Axton Students Enjoy Learning and Cooking
Jul 1, 2012
By TRISHA VAUGHAN - Bulletin Accent Writer
Students in Helen Smith's Quad D summer class at Axton Elementary School recently cooked their way through their assigned reading.
Smith's students read the book "A Taste of Blackberries" during the eight-day summer program. The book is a tale of two friends who pick blackberries together and what happens after one friend tragically dies.
As the students were reading the eight-chapter book, one chapter per day of class, they had projects related to blackberries.
One day they planted a thornless blackberry bush. There already was a blackberry bush at the school, said Smith, but it was wild and had thorns. She did allow the children to taste the blackberries from the wild bush, though.
Students also tried their hand at making blackberry jam and blackberry cobbler.
Smith said she tries to cook with her students as much as she can because cooking teaches children skills that they sometimes learn without realizing.
Cooking helps children with their reading skills because they have to comprehend a recipe, said Smith, as well as their math skills, which are honed during ingredient measurement. They also learn about temperature and time - and also patience, said Smith.
Smith said that during the regular school year, she makes ice cream with her classes so they can sharpen their science skills when they see "matter changing from a liquid to a solid."
She also has her students put together "edible soil" with chocolate candies, pudding, crushed chocolate cookies and green coconut, so they can understand how soil is layered from the surface down.

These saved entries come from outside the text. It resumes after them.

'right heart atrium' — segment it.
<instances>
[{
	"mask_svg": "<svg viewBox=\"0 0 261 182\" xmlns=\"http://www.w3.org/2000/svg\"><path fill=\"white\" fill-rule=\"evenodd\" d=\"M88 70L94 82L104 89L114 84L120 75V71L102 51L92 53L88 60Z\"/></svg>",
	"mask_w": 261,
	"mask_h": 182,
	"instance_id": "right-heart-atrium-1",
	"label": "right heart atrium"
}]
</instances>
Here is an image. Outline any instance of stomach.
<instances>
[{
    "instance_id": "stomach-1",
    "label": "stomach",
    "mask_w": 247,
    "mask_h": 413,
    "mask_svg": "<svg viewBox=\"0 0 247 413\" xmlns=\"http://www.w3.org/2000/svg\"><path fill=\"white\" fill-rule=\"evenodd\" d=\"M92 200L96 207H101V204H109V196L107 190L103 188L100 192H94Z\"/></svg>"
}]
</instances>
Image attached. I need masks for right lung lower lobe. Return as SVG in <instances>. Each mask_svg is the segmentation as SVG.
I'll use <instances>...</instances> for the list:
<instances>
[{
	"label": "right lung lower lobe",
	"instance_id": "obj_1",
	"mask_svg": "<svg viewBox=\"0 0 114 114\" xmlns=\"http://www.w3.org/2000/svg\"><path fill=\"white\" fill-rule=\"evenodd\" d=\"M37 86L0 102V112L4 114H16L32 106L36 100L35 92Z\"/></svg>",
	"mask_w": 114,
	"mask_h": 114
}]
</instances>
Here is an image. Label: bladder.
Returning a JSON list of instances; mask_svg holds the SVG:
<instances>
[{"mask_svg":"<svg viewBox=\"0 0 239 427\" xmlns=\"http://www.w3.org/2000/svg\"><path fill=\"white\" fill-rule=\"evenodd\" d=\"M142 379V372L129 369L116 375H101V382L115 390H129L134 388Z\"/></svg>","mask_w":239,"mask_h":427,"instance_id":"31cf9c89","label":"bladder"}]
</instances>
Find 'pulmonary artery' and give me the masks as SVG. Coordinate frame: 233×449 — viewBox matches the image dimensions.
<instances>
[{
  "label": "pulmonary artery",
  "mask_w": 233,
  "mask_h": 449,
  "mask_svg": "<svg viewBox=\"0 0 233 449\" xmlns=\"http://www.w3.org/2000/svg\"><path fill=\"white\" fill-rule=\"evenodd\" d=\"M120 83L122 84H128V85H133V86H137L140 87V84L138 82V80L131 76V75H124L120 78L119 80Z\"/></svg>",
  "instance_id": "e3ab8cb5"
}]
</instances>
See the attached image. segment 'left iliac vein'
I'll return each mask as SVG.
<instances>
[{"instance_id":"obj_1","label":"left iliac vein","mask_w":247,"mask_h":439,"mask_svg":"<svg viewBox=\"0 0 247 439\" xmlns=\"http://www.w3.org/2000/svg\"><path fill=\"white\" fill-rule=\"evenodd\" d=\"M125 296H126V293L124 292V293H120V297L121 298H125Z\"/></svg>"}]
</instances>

The students had the opportunity to taste the fresh blackberries as well as the jam and cobbler. Some didn't care for the berries either way, and others liked the fresh berries. Predictably, though, most preferred them in dessert form.
When the students were making jam, "my hands didn't touch it," said Smith, adding that the students washed and sanitized the jars, smashed the berries, made the jam and cleaned up after, all on their own. She also let them do everything associated with the cobbler except put it in the oven.
Smith teaches third grade at Axton Elementary and taught at Irisburg Elementary before it closed.
Kaitlyn Flowers, a rising fourth-grade student at Axton Elementary, said she had baked before she took the class. "It's fun," she said, adding that she was most excited about the blackberry cobbler.
Kaitlyn, daughter of Amy Brackman of Ridgeway, said she would like to work with blackberries again. She had made jam before the class, she said.
Smith served the cobbler hot with vanilla ice cream. Students took turns serving the cobbler and dipping the ice cream for their peers. Most of the students liked the cobbler, with many lining up for seconds, but a few declined to try it.